Understand the Impact of Bullying
There is no legal definition of bullying, but it is often described as behaviour that hurts someone else, physically or emotionally. Bullying extends to psychological damage, affecting victims long after the incidents. Pupils who experience bullying often struggle with their self-esteem, mental health, and academic performance. Findings from Statista reveal that the most reported result of bullying is depression and anxiety.
The emergence of cyberbullying
The 2020 Bullying Survey by Ditch the Label highlights that bullying has increased by 25% year-on-year. The report shows that 1 in 4 pupils were attacked and 1 in 3 have experienced bullying online. According to ONS data, nearly three out of four children (72%) who had experienced online bullying behaviour experienced at least some of it at school or during school time.
Schools play a pivotal role in shaping the culture and values of our society. During Anti-Bullying Week, schools can take a proactive stance against bullying by:
Implementing anti-bullying programmes, workshops, and awareness campaigns can empower pupils and educators to recognise, report, and prevent bullying.
Encouraging diversity and inclusion within the school community is essential.
Establishing support systems, such as counselling services or a peer-to-peer scheme.
Make a Noise about Bullying
Educators and pupils wanted a theme that empowers them to do something positive to counteract the harm and hurt that bullying causes. Too often, people stay quiet when they see bullying going on.
Anti-Bullying week Activities
The week will kick off with Odd Socks Day on Monday 13th November, where educators and pupils can wear odd socks to celebrate what makes us all unique.
Created for this year’s Anti-Bullying Week, the ABA has created some fantastic materials. For key stages 1, 2, 3, and 4, activities explore the concepts of bullying, inclusion, and accepting differences.
Primary and Secondary School Packs
There is a school pack available for primary schools to download. These resources are suitable for Key Stage 1 or 2. There is a school pack available for secondary schools to download. These resources are for Key Stage 3 or 4.
The ideas in these packs are designed to help schools celebrate and engage in Anti-Bullying Week 2023. The resources in both packs tackle the issue of face-to-face and online bullying. The pack contains an assembly plan, lesson plan, and cross-curricular activity ideas that encourage pupils to think about how we can unite to address bullying.
Additionally, Twinkl also has a selection of fantastic display materials, resources, and activities to explore with pupils at all Key Stages as part of Anti-Bullying Week.
There is also free CPD-certified anti-bullying online training. This is suitable for teachers, teaching assistants, tutors, educators and anyone who works with children and young people. With 15 courses to choose from, topics include:
On Monday 13th November at 11 a.m., an interactive programme for primary schools will help children understand what bullying is and empower them to speak out about bullying. Hosted by Katie Thistleton, Tee Cee and Dr Ronx will guide pupils on how to spot and address bullying. This 30-minute programme will be available to watch via BBC Teach on the CBBC channel.
Educators and Their Role
Educators are on the front lines. They witness daily interactions and the challenges pupils face. To make a difference, they can:
Actively listen, creating an environment where pupils feel comfortable discussing their concerns.
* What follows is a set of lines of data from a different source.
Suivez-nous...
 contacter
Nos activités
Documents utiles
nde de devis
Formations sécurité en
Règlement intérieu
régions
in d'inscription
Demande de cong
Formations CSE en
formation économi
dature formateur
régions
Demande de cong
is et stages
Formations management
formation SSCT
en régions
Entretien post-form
Encourage open dialogue about bullying and its consequences.
Lead by example, demonstrating kindness, respect, and empathy in pupil interactions.
Protocol Education's Commitment
Bullying remains a significant problem for many children, with lasting impacts well into adulthood. At Protocol Education, we believe education is more than academic excellence; it's also about creating a safe and nurturing environment where all pupils can thrive.
We are dedicated to supporting schools and educators in their commitment to tackling bullying. This Anti-Bullying Week, let's raise our voices and work together to create a world where every pupil feels safe, valued, and empowered to reach their full potential.